10.1 Entre Clinique et Architecture : de l’A-Subjectif

S’étant tout particulièrement intéressé à la question de la transmission psychique inconsciente, A.Ciccone attire notre attention sur le fait qu’ « on ne transfère jamais par hasard : le dépositaire de la projection, ou des éprouvés transférés, n’est jamais totalement innocent de ce dont il hérite » (1999, p. 168, s/a). La transmission de contenus inconscients repose ainsi sur des conditions particulières de/dans l’intersubjectivité, la transsubjectivité, l’intergénérationnel, etc. pour que s’opère cet échange ou ce partage de fantasmes et d’éprouvés.

Notre clinique, si elle a bien mis en lumière un tel effet de transmission et de résonance fantasmatiques, n’épuise cependant pas les questions que soulève pareil processus. Le terrain de rencontre choisi pour l’étudier, dans les conséquences qui en découlent dans l’actuel et auprès des équipes, explique pour partie ces limites. Cependant, cela n’interdit pas, avec les réserves nécessaires, de s’interroger plus avant sur ce qui se joue ici, à la croisée de la clinique et de l’architecture...

L’existence d’un même désir inconscient de meurtre à l’égard du handicapé chez les fondateurs et chez les équipes soignantes et éducatives, que la clinique a pleinement mis en lumière, pourrait a priori favoriser l’émergence d’une alliance inconsciente portant sur ce désir, et les moyens permettant de s’en défendre.

Mais la question se pose, non pas tant de la transmission de ces contenus inconscients, mais de la voie mobilisée : celle de l’architecture, mise en position d’intermédiaire spatial et temporel – car la fixation qui en est faite, on l’a vu, résiste au temps, les contenus déposés n’y dépérissant pas.
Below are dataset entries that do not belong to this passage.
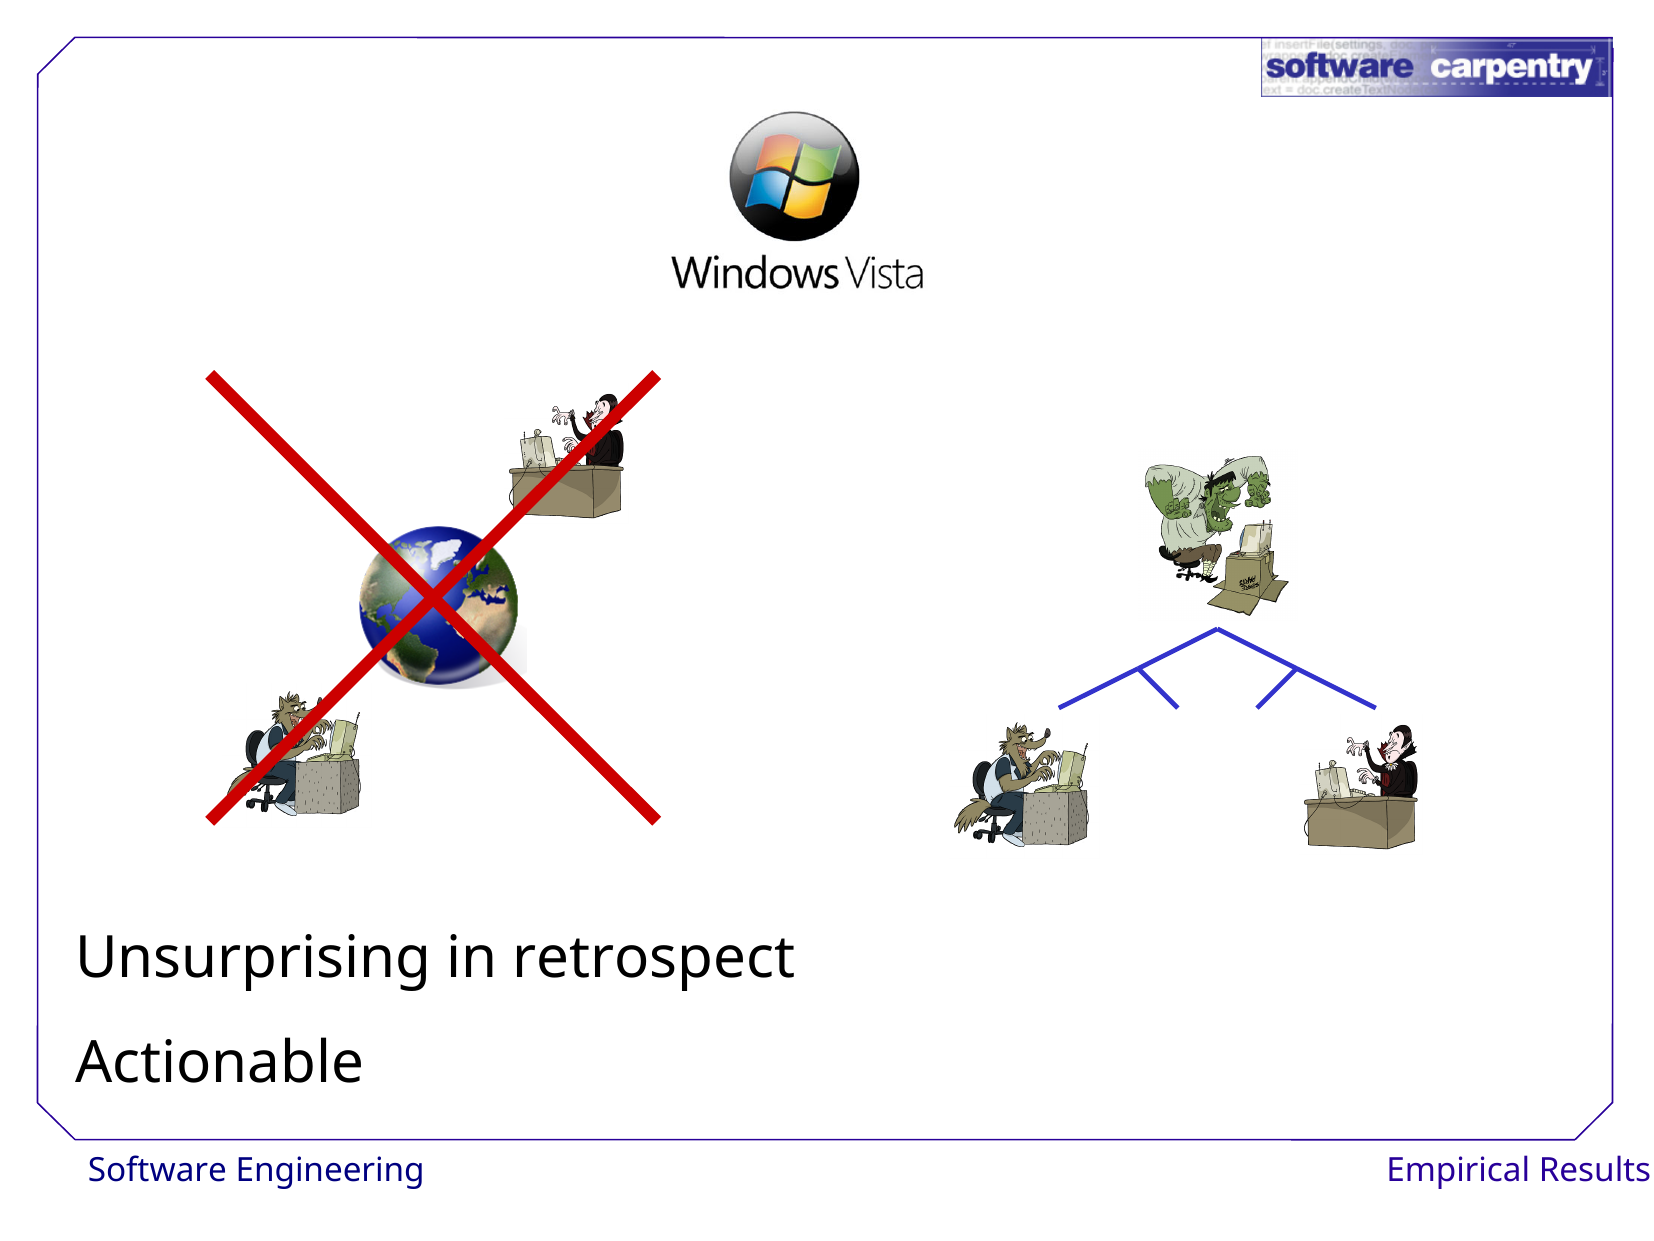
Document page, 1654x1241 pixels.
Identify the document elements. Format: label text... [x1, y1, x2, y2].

picture [1261, 39, 1613, 97]
text_box Unsurprising in retrospect Actionable [60, 876, 961, 1102]
picture [362, 383, 629, 588]
picture [670, 109, 931, 296]
picture [1299, 714, 1423, 855]
picture [1138, 449, 1298, 621]
picture [222, 608, 524, 828]
picture [949, 714, 1100, 859]
picture [443, 412, 629, 681]
picture [222, 683, 338, 799]
picture [344, 519, 423, 677]
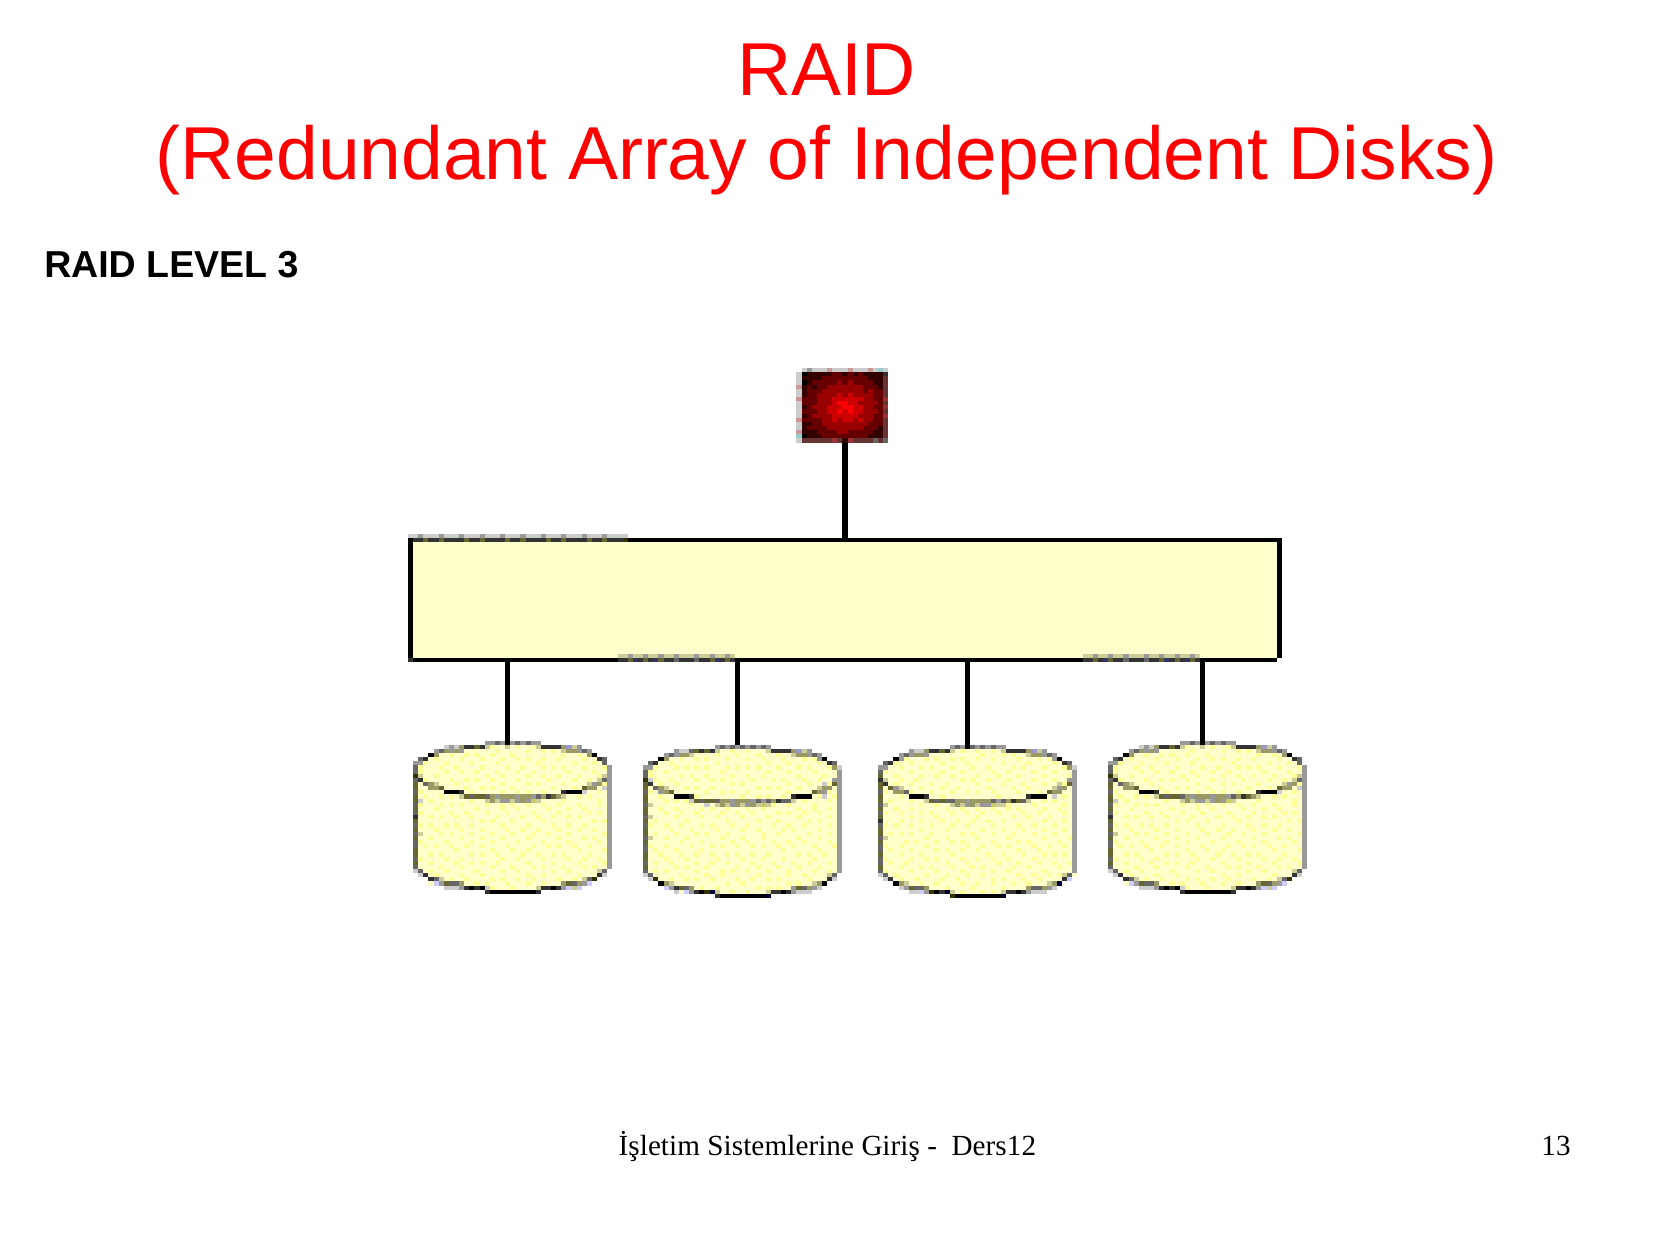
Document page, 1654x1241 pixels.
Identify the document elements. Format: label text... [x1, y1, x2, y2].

text_box RAID LEVEL 3 [29, 236, 325, 295]
picture [337, 265, 1359, 1093]
title RAID (Redundant Array of Independent Disks) [82, 15, 1571, 208]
Si ceci explique le destin du retour brut des éprouvés angoissants et du désir de meurtre qui les a originés, il nous faut envisager cependant l’effet de reprise – involontaire et souvent à leur insu – à leur compte de ceux-ci par les membres de l’équipe, correspondant à leur désincrustation de la réalité matérielle dans laquelle ils avaient été ajournés. Nous avons proposé de voir que la dimension spatiale remplirait ici une simple fonction de contention, alors même que – peut être ? – les fondateurs lui attribueraient inconsciem-ment, une fonction de contenance et de conteneur (Kaës R., 1976b) attendant d’elle, sur un mode magique, qu’elle remplisse le rôle d’une analogique fonction α.

Or, il est clair maintenant que si ce désir, de même que la culpabilité et les angoisses qui lui sont inhérentes, se trouve accueilli, fixé et figuré dans la dimension matérielle de l’institution, cela ne lui promet pas pour autant le destin d’un traitement quelconque – traitement de nature psychique, s’entend. Il ne s’agit bien là que d’une immobilisation plus ou moins durable qui n’en conditionne aucunement l’élaboration... ce qui n’est pas pour nous étonner, tout travail sur des productions psychiques, et donc celles susceptibles d’engendrer de la souffrance, ne pouvant s’engager que sur l’un – au moins – des divers registres de la réalité psychique, comme l’a bien montré J.Guillaumin (1979) : scène intrapsychique, intersubjective et/ou institutionnelle, et plus encore dans leur mise en tension. En fin de compte, c’est bien ce transit par l’a-subjectif qui demande à être exploré plus avant.